KEY POINTS:
The prices of after-school care and holiday programmes could be slashed over the next five years if the Government adopts recommendations from the Families Commission.
The Government asked the commission to come up with suggestions for its plans to introduce affordable after-school care for working parents.
The commission has responded with a proposal to extend an existing income-tested subsidy for low-income families to a "universal" subsidy such as one used in Sweden, where all families pay no more than 3 per cent of their incomes for after-school care.
Current costs of after-school care range from $30 to $90 a week, or from 3.5 to 10.5 per cent of the average wage.
The Oscar Foundation, representing the country's 600-odd out-of-school care and recreation programmes, says the commission's proposals could increase the cost to taxpayers from $20 million at present to between $120 million and $140 million.
Foundation chief executive Murray Upton said that only about 80,000 children, or 13 per cent of all those aged 5 to 13, attended formal after-school or holiday programmes.
"To get up to a reasonable level you'd have to raise that six or seven times," he said.
For comparison, 94 per cent of primary school entrants have attended early childhood education, which cost taxpayers $600 million last year.
OECD reports show that New Zealand lags behind other developed countries in use of after-school care. OECD social policy analyst Willem Adema told the Herald in April that cheaper after-school care was a key to helping parents into the paid workforce. A strategy announced by Prime Minister Helen Clark in August promised to "work towards ensuring parents and carers have better access to quality, affordable and age-appropriate care for their school-aged children".

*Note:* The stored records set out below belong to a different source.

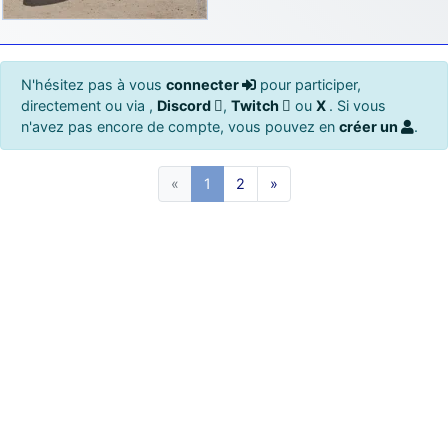
N'hésitez pas à vous
connecter
pour participer,
directement ou via ,
Discord
,
Twitch
ou
X
. Si vous
n'avez pas encore de compte, vous pouvez en
créer un
.
«
1
2
»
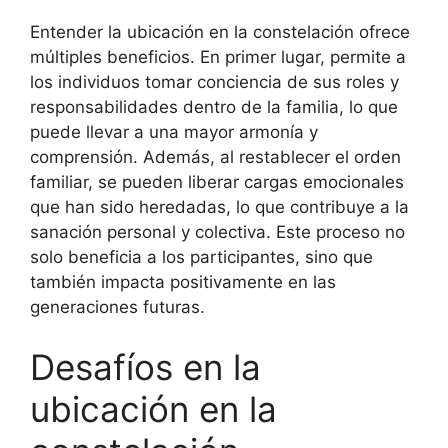
Entender la ubicación en la constelación ofrece
múltiples beneficios. En primer lugar, permite a
los individuos tomar conciencia de sus roles y
responsabilidades dentro de la familia, lo que
puede llevar a una mayor armonía y
comprensión. Además, al restablecer el orden
familiar, se pueden liberar cargas emocionales
que han sido heredadas, lo que contribuye a la
sanación personal y colectiva. Este proceso no
solo beneficia a los participantes, sino que
también impacta positivamente en las
generaciones futuras.
Desafíos en la
ubicación en la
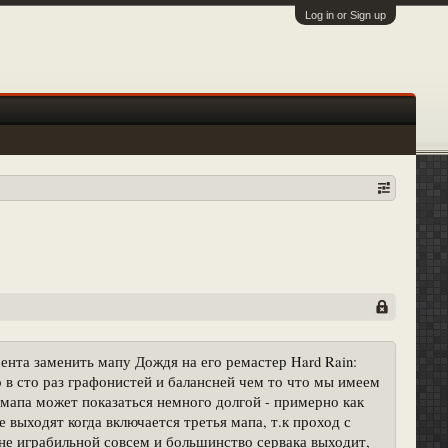
Log in or Sign up
ента заменить мапу Дождя на его ремастер Hard Rain:
то в сто раз графонистей и балансней чем то что мы имеем
 мапа может показаться немного долгой - примерно как
е выходят когда включается третья мапа, т.к проход с
 не играбильной совсем и большинство сервака выходит,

"Employers will have access to a wider pool of talent if more people with caring responsibilities are able to enter the workforce or participate in it more fully," the strategy said.
Social Development and Employment Minister David Benson-Pope yesterday welcomed the commission's proposal as useful and timely.
At present after-school programmes are subsidised at up to $3.31 an hour, or about $50 for five three-hour sessions a week, if parents earn less than $870 a week with one child, $1050 a week with two children or $1210 a week with three or more children.
Reduced subsidies are available at higher family income levels up to $1450 a week. But subsidies are only claimed for about 6000 of the 80,000 children using the services.
The Families Commission surveyed 600 members of its family opinion panel and found that the numbers using any kind of non-parental after-school childcare would increase from 44 per cent to 73 per cent if services were accessible and affordable.
Families Commission chairman Rajen Prasad said the commission was not specifying the details of a new subsidy scheme or a budget, but the cost would be "significant".
"We are way below in the league table," he said. "If you look at the services overseas in Australia, Britain, Sweden and America, you begin to say hey, we are talking about quite a significant investment in this area in the next few years."
The commission recommends that the subsidy should go up gradually over five years. "Increased government investment should begin now," its report says.
"During a move to a universal approach to out-of-school funding, an interim solution would be to increase government assistance to out-of-school services in a series of stages, in order to reduce parental fees over time.
"Until increases in direct funding result in a substantial reduction in parental fees, providers should continue to receive higher levels of funding for children from low- to middle-income families."
The Plan
What: Subsidised after-school care for all families, not just those on low incomes.
How much: Could cost taxpayers up to $140 million a year, compared with $20 million now.
When: Over the next five years if the Government agrees.